Tasks to perform:
(A) Answer these from the forum post:
(i) In how many different EViews Forum threads on ARDL has the addressee been involved in the last 7 days?
(ii) Who besides the poster has answered most of those questions?
(iii) What has each methodology, according to the post, that keeps the forum from saying one is better than another?
(B) Please list every discussion topic that the forum post says the addressee's questions are meant to delve into.

Given passage:
┄┄┄┄┄┄

Re: ARDL - Trend Specification

Postby EnjoFaes » Tue Aug 11, 2020 8:52 am

In the last 7 days, you seem to have been involved in more than 6 different EViews Forum threads related to ARDL questions. All are related or revolving around the same general idea. Most of the questions you've been asking have been answered by myself and/or Igor, or, you have been guided to the original papers and/or our ARDL blog series to seek the answers yourself.

Furthermore, the majority of your questions sound like homework exercises or are meant to delve into some discussion of what methodology is better, when to use a particular procedure, what can we conclude from this, and so on.

While there is certainly room in this forum for questions of your nature, be aware that you're not typically going to receive answers to such questions because the answers you seek are typically gained by reading many papers, gaining years of experience, and are just frankly next to impossible to answer most of the time. You will rarely receive an answer on this forum that says that one methodology is better than another, etc... because each has its own merits and each is used under the circumstances and assumptions that motivated their construction in the first place.

┄┄┄┄┄┄

Source data:
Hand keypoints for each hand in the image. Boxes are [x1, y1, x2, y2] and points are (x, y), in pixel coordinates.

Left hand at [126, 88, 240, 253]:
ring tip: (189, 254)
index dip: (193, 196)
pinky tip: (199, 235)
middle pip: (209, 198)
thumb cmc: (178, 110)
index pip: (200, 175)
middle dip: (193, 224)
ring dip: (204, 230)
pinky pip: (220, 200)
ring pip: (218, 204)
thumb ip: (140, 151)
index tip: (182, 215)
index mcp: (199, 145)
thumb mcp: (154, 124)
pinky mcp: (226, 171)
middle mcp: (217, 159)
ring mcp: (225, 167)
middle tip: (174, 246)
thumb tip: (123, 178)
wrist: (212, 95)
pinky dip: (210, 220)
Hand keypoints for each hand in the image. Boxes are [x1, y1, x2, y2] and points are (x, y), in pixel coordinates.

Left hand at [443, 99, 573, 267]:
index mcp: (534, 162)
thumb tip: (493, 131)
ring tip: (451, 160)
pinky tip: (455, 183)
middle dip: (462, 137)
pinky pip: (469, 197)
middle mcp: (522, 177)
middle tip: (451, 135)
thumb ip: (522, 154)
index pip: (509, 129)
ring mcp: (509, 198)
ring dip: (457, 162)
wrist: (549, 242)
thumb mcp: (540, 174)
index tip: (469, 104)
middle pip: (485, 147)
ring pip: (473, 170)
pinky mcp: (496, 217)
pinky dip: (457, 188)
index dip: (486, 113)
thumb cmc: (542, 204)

┄┄┄┄┄┄

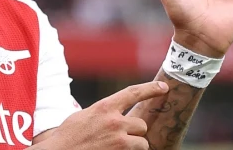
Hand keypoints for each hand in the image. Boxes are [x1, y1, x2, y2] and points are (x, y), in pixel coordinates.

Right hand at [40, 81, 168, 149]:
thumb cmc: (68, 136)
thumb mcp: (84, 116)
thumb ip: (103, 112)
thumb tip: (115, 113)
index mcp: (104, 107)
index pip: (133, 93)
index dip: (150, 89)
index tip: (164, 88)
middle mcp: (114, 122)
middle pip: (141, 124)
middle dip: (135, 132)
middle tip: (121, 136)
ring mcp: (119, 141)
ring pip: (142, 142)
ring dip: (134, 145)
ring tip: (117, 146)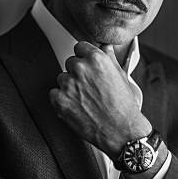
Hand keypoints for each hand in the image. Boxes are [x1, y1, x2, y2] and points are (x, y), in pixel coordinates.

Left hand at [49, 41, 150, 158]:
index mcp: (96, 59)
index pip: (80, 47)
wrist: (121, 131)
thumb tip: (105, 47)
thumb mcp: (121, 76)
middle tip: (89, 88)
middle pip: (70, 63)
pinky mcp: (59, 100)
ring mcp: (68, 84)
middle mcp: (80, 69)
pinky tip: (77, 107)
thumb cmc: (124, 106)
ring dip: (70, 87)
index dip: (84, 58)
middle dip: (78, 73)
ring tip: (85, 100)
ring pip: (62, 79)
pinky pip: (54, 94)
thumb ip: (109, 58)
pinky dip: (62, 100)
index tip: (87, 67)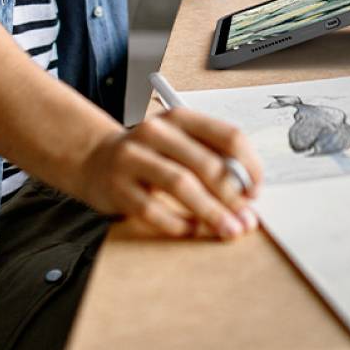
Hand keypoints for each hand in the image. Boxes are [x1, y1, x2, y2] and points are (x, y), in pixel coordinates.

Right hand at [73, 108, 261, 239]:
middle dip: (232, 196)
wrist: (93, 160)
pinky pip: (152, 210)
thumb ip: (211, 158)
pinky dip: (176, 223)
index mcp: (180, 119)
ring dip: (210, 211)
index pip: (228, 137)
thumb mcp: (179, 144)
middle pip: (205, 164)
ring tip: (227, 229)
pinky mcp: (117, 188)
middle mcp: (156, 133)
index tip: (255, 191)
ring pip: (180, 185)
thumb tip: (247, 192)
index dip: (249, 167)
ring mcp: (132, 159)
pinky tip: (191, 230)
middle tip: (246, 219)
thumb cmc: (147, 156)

┄┄┄┄┄┄

Solution set:
(A)
(i) More than 6.
(ii) Igor.
(iii) Its own merits.

(B)
- What methodology is better
- When to use a particular procedure
- What can we conclude from this